# 2021 Model Y floor mats?



## GillMorris

They delivered my Model Y last night at 11 pm. 
BUT... I noticed in the light of day today that there are no floor mats. Is this normal? Or were they inadvertently omitted? 
I've looked up a few Model Y floor mats on amazon, but not sure if they were cut for 2021. 

Thanks!


----------



## GDN

GillMorris said:


> They delivered my Model Y last night at 11 pm.
> BUT... I noticed in the light of day today that there are no floor mats. Is this normal? Or were they inadvertently omitted?
> I've looked up a few Model Y floor mats on amazon, but not sure if they were cut for 2021.
> 
> Thanks!


I moved your post/thread over here to the Model Y forum where you may get a better answer.
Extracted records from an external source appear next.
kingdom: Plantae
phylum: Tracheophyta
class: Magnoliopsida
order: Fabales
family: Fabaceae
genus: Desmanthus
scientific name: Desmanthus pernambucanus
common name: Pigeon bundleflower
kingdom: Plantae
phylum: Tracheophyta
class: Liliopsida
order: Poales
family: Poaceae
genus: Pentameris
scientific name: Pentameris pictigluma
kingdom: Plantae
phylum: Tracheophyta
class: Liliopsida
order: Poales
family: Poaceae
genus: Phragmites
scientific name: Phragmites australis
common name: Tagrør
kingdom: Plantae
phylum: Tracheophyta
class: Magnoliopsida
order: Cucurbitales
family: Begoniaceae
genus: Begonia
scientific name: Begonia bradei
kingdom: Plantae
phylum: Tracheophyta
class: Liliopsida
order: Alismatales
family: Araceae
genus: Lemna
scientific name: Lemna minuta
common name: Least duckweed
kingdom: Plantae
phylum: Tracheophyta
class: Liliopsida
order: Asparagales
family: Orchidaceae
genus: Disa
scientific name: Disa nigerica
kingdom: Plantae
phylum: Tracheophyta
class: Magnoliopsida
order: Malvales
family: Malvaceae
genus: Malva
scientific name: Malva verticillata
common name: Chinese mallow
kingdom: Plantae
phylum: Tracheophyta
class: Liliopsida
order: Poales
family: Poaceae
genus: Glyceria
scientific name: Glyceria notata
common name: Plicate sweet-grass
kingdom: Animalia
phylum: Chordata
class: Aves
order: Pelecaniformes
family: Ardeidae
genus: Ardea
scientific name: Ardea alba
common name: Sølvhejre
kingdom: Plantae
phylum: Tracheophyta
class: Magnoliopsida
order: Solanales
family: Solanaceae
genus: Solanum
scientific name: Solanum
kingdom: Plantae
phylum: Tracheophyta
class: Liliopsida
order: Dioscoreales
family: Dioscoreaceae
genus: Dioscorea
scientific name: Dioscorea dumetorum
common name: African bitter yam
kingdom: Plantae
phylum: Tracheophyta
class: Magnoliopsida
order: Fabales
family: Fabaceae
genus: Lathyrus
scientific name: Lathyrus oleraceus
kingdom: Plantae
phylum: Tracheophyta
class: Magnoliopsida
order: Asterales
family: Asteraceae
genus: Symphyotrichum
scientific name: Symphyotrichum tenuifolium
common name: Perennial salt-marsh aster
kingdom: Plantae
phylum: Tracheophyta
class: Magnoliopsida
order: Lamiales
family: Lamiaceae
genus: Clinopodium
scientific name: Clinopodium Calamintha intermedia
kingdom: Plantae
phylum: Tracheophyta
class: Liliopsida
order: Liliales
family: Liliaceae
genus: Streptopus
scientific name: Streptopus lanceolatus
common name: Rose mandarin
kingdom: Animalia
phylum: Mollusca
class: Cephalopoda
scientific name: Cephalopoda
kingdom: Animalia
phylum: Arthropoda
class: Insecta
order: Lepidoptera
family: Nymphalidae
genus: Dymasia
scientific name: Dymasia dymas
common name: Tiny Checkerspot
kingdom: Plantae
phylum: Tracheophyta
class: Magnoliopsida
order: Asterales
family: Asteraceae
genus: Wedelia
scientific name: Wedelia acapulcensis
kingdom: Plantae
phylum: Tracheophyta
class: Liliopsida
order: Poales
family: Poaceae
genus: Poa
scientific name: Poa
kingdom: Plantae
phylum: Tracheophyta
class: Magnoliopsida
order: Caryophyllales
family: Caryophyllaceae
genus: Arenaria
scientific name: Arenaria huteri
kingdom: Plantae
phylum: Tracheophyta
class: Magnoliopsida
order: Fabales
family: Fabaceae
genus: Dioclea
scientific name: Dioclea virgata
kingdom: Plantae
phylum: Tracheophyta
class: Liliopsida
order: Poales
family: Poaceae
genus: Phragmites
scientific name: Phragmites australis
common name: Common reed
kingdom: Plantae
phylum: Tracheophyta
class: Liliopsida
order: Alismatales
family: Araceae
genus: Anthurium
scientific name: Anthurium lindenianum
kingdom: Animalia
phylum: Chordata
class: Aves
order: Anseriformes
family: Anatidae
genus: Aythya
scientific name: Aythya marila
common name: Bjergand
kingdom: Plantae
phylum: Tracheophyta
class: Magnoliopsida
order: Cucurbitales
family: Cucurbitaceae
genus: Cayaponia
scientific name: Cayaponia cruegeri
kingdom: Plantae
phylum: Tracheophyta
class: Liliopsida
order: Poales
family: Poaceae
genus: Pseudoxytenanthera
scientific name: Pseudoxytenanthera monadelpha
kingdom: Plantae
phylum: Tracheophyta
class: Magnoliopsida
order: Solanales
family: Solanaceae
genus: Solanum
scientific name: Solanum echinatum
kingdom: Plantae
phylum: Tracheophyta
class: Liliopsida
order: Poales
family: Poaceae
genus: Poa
I will say I just glanced at this thread  and someone notes the "Mats that came with their Y", and honestly I had not heard there were no mats. Which model did you purchase? There is a chance the SR (standard range) does not come with them, but the LR and P should both have mats in them.


----------



## TrevP

May I suggest these? THey're a non-branded 3D Maxpider which are amazing. I've had them in all 3 of my last cars


----------



## $ Trillion Musk

Has anyone tried https://matmetrics.ca/products/custom-fit-car-mat-cubic-series?variant=7478495379513 ? I'm going for this look to add some pop into the black interior.


----------